Before-and-after page screenshots:
--*--

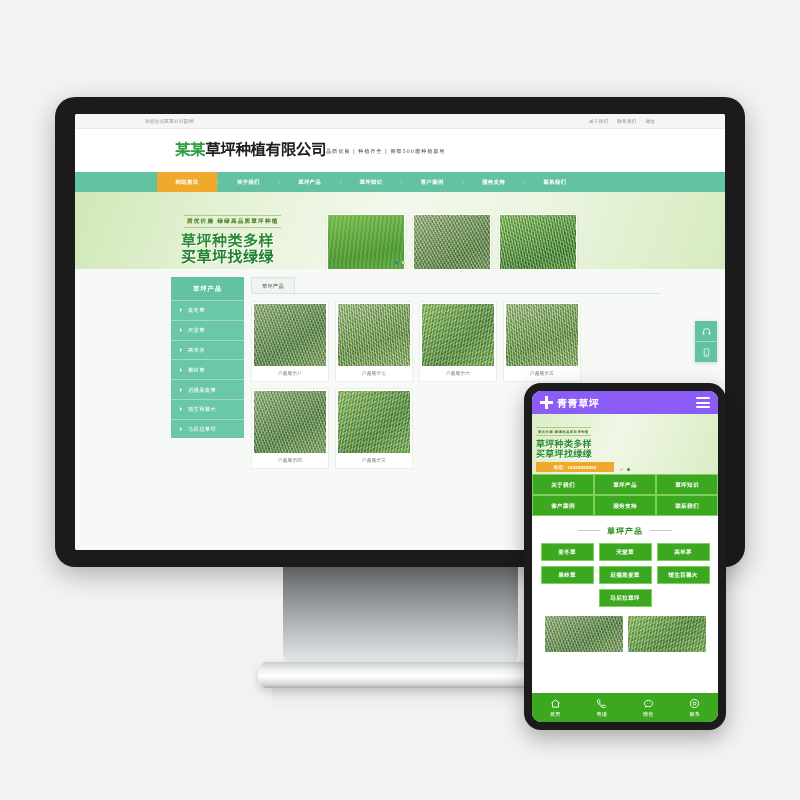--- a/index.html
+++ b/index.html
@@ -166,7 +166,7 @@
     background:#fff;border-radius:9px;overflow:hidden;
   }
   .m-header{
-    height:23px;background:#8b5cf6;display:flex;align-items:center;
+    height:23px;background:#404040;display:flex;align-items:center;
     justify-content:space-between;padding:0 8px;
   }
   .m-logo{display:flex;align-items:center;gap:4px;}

--*--

YOUR OBJECTIVE: All of the data should be returned word for word, with each picture left out.

RESPONSE TO THE EXERCISE:
--- a/index.html
+++ b/index.html
@@ -166,7 +166,7 @@
     background:#fff;border-radius:9px;overflow:hidden;
   }
   .m-header{
-    height:23px;background:#8b5cf6;display:flex;align-items:center;
+    height:23px;background:#404040;display:flex;align-items:center;
     justify-content:space-between;padding:0 8px;
   }
   .m-logo{display:flex;align-items:center;gap:4px;}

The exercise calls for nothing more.